◆ **WORK INSTRUCTIONS**
Write out the records below line for line, keeping every value, spelling, and punctuation mark unchanged.

━━ ITEMS

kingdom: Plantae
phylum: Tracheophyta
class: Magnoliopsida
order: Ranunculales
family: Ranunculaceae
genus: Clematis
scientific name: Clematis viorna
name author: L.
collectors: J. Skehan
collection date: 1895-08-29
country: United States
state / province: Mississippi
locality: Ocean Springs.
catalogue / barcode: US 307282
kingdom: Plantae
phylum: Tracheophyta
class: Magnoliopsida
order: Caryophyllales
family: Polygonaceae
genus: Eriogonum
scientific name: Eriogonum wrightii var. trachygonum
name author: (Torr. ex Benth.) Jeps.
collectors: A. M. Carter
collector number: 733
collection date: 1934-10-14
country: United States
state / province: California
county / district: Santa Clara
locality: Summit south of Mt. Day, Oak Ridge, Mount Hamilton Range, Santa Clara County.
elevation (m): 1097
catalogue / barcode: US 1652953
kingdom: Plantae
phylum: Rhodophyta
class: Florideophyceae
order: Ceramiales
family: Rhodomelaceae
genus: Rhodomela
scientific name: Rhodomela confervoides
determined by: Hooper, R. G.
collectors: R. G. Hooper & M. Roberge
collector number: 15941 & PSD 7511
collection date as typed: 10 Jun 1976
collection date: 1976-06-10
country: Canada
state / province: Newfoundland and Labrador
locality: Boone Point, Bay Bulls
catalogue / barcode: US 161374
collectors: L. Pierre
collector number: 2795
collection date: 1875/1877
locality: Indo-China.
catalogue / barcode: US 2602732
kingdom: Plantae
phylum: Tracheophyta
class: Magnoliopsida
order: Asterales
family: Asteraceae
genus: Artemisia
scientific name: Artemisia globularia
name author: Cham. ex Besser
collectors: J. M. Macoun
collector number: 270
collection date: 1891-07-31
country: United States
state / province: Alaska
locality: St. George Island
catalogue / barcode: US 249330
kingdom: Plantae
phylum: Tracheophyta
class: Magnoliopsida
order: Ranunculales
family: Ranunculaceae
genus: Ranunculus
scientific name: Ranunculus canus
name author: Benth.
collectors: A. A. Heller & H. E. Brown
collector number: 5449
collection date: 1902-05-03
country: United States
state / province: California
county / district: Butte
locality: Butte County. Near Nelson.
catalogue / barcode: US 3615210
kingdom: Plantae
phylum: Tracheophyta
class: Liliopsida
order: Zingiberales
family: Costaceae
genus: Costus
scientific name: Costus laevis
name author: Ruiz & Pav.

━━━━

◆ **FULL OUTPUT**
kingdom: Plantae
phylum: Tracheophyta
class: Magnoliopsida
order: Ranunculales
family: Ranunculaceae
genus: Clematis
scientific name: Clematis viorna
name author: L.
collectors: J. Skehan
collection date: 1895-08-29
country: United States
state / province: Mississippi
locality: Ocean Springs.
catalogue / barcode: US 307282
kingdom: Plantae
phylum: Tracheophyta
class: Magnoliopsida
order: Caryophyllales
family: Polygonaceae
genus: Eriogonum
scientific name: Eriogonum wrightii var. trachygonum
name author: (Torr. ex Benth.) Jeps.
collectors: A. M. Carter
collector number: 733
collection date: 1934-10-14
country: United States
state / province: California
county / district: Santa Clara
locality: Summit south of Mt. Day, Oak Ridge, Mount Hamilton Range, Santa Clara County.
elevation (m): 1097
catalogue / barcode: US 1652953
kingdom: Plantae
phylum: Rhodophyta
class: Florideophyceae
order: Ceramiales
family: Rhodomelaceae
genus: Rhodomela
scientific name: Rhodomela confervoides
determined by: Hooper, R. G.
collectors: R. G. Hooper & M. Roberge
collector number: 15941 & PSD 7511
collection date as typed: 10 Jun 1976
collection date: 1976-06-10
country: Canada
state / province: Newfoundland and Labrador
locality: Boone Point, Bay Bulls
catalogue / barcode: US 161374
collectors: L. Pierre
collector number: 2795
collection date: 1875/1877
locality: Indo-China.
catalogue / barcode: US 2602732
kingdom: Plantae
phylum: Tracheophyta
class: Magnoliopsida
order: Asterales
family: Asteraceae
genus: Artemisia
scientific name: Artemisia globularia
name author: Cham. ex Besser
collectors: J. M. Macoun
collector number: 270
collection date: 1891-07-31
country: United States
state / province: Alaska
locality: St. George Island
catalogue / barcode: US 249330
kingdom: Plantae
phylum: Tracheophyta
class: Magnoliopsida
order: Ranunculales
family: Ranunculaceae
genus: Ranunculus
scientific name: Ranunculus canus
name author: Benth.
collectors: A. A. Heller & H. E. Brown
collector number: 5449
collection date: 1902-05-03
country: United States
state / province: California
county / district: Butte
locality: Butte County. Near Nelson.
catalogue / barcode: US 3615210
kingdom: Plantae
phylum: Tracheophyta
class: Liliopsida
order: Zingiberales
family: Costaceae
genus: Costus
scientific name: Costus laevis
name author: Ruiz & Pav.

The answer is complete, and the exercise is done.